A l'Assemblée nationale, neuf propositions de loi ont été déposées au cours des XII e et XIII e législatures depuis 2002 :

- proposition de loi n° 3532 du 17 janvier 2002 de Mme Marie-Hélène Aubert relative au suivi des conséquences sanitaires et environnementales des essais nucléaires ;

- proposition de loi n° 130 du 24 juillet 2002 de M. Yves Cochet, relative au suivi des conséquences sanitaires et environnementales des essais nucléaires ;

- proposition de loi n° 368 du 7 novembre 2002 de M. Maxime Gremetz, relative au suivi sanitaire des essais nucléaires français ;

- proposition de loi n° 3025 du 12 avril 2006 de Mme Christiane Taubira, et M. Paul Giacobbi visant à la reconnaissance et à l'indemnisation des personnes, civils, militaires et populations, victimes des essais ou accidents nucléaires ;

- proposition de loi n° 3104 du 18 mai 2006 de M. Yannick Favennec, relative au suivi des conséquences sanitaires et environnementales des essais nucléaires ;

- proposition de loi n° 92 du 18 juillet 2007 de M. Yannick Favennec, relative au suivi des conséquences sanitaires et environnementales des essais nucléaires ;

- proposition de loi n° 553 du 20 décembre 2007, de Mme Christiane Taubira et M. Paul Giacobbi visant à la reconnaissance et à l'indemnisation des personnes, civils, militaires et populations, victimes des essais ou accidents nucléaires ;

- proposition de loi n° 751 du 27 mars 2008, de M. Maxime Gremetz, relative au suivi sanitaire des essais nucléaires français ;

- proposition de loi n° 643 du 29 janvier 2008 de François de Rugy, relative au suivi des conséquences sanitaires et environnementales des essais nucléaires ;

- proposition de loi n°1258 du 14 novembre 2008 de Mme Taubira relative à la reconnaissance et à l'indemnisation des victimes des essais ou accidents nucléaires.
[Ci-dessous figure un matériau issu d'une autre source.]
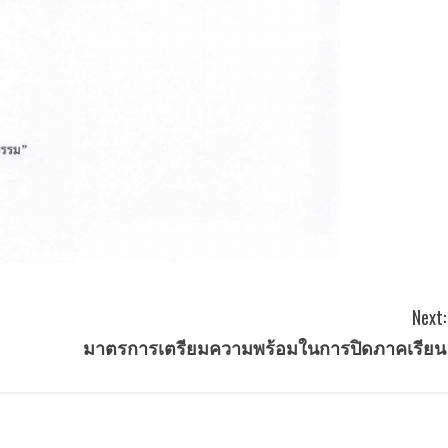
Next:
มาตรการเตรียมความพร้อมในการปิดภาคเรียน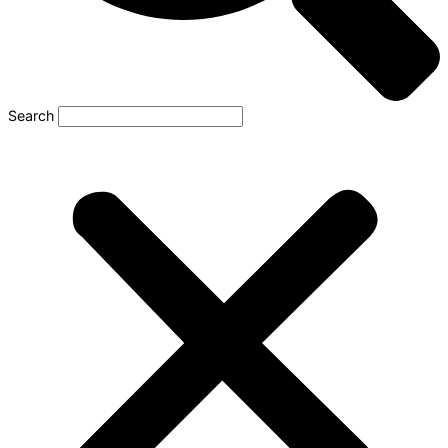
Search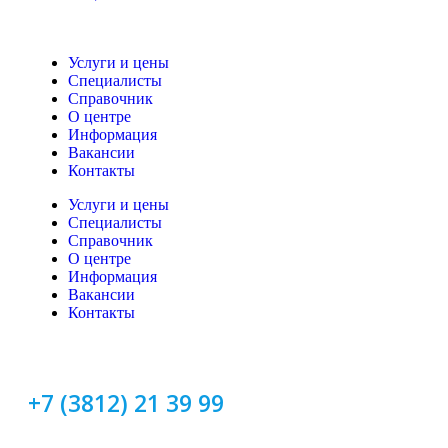
Услуги и цены
Специалисты
Справочник
О центре
Информация
Вакансии
Контакты
Услуги и цены
Специалисты
Справочник
О центре
Информация
Вакансии
Контакты
+7 (3812) 21 39 99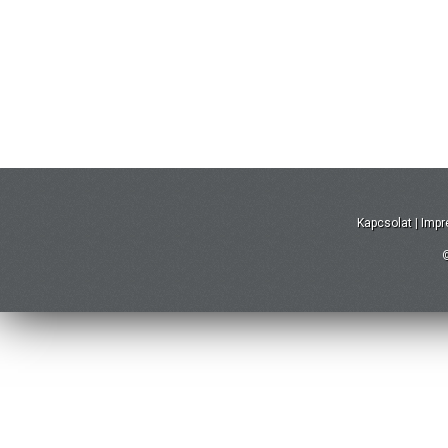
Kapcsolat
|
Imp
©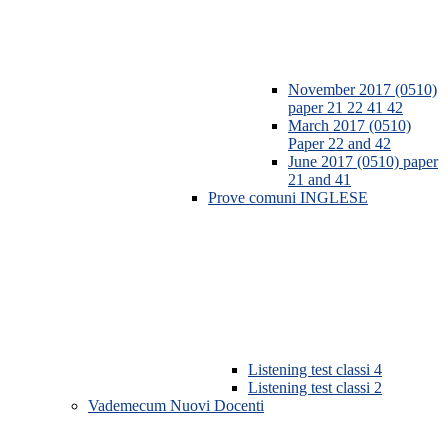
November 2017 (0510)
paper 21 22 41 42
March 2017 (0510)
Paper 22 and 42
June 2017 (0510) paper
21 and 41
Prove comuni INGLESE
Listening test classi 4
Listening test classi 2
Vademecum Nuovi Docenti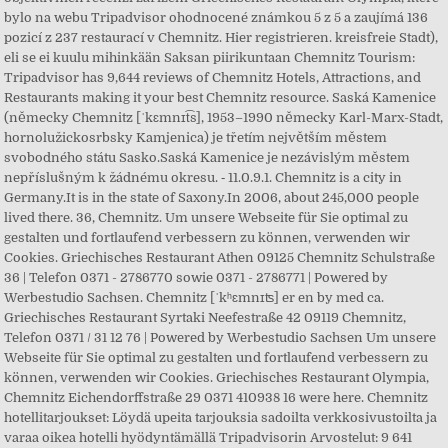
bylo na webu Tripadvisor ohodnocené známkou 5 z 5 a zaujímá 136
pozicí z 237 restaurací v Chemnitz. Hier registrieren. kreisfreie Stadt),
eli se ei kuulu mihinkään Saksan piirikuntaan Chemnitz Tourism:
Tripadvisor has 9,644 reviews of Chemnitz Hotels, Attractions, and
Restaurants making it your best Chemnitz resource. Saská Kamenice
(německy Chemnitz [ˈkɛmnɪt͡s], 1953–1990 německy Karl-Marx-Stadt,
hornolužickosrbsky Kamjenica) je třetím největším městem
svobodného státu Sasko.Saská Kamenice je nezávislým městem
nepříslušným k žádnému okresu. ‐ 11.0.9.1. Chemnitz is a city in
Germany.It is in the state of Saxony.In 2006, about 245,000 people
lived there. 36, Chemnitz. Um unsere Webseite für Sie optimal zu
gestalten und fortlaufend verbessern zu können, verwenden wir
Cookies. Griechisches Restaurant Athen 09125 Chemnitz Schulstraße
36 | Telefon 0371 - 2786770 sowie 0371 - 2786771 | Powered by
Werbestudio Sachsen. Chemnitz [ˈkʰɛmnɪʦ] er en by med ca.
Griechisches Restaurant Syrtaki Neefestraße 42 09119 Chemnitz,
Telefon 0371 / 31 12 76 | Powered by Werbestudio Sachsen Um unsere
Webseite für Sie optimal zu gestalten und fortlaufend verbessern zu
können, verwenden wir Cookies. Griechisches Restaurant Olympia,
Chemnitz Eichendorffstraße 29 0371 410938 16 were here. Chemnitz
hotellitarjoukset: Löydä upeita tarjouksia sadoilta verkkosivustoilta ja
varaa oikea hotelli hyödyntämällä Tripadvisorin Arvostelut: 9 641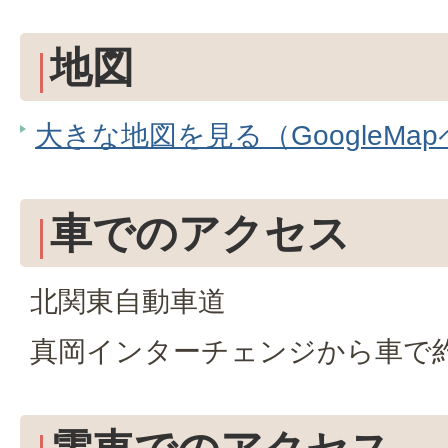
地図
大きな地図を見る（GoogleMa
車でのアクセス
北関東自動車道
真岡インターチェンジから車で約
Cette dernière proposition de loi dont Mme Christiane Taubira a été auteur et rapporteur a fait l'objet d'un débat en séance publique à l'Assemblée nationale le 19 novembre 2008. A cette occasion, le ministre de la défense, M. Hervé Morin, avait annoncé l'élaboration d'un projet de loi visant à mettre en place un dispositif d'indemnisation.

Le projet de loi du Gouvernement s'appuie donc sur de nombreux travaux parlementaires qui ont fait mûrir les esprits et ont préparé le terrain pour les solutions concrètes qui sont aujourd'hui proposées.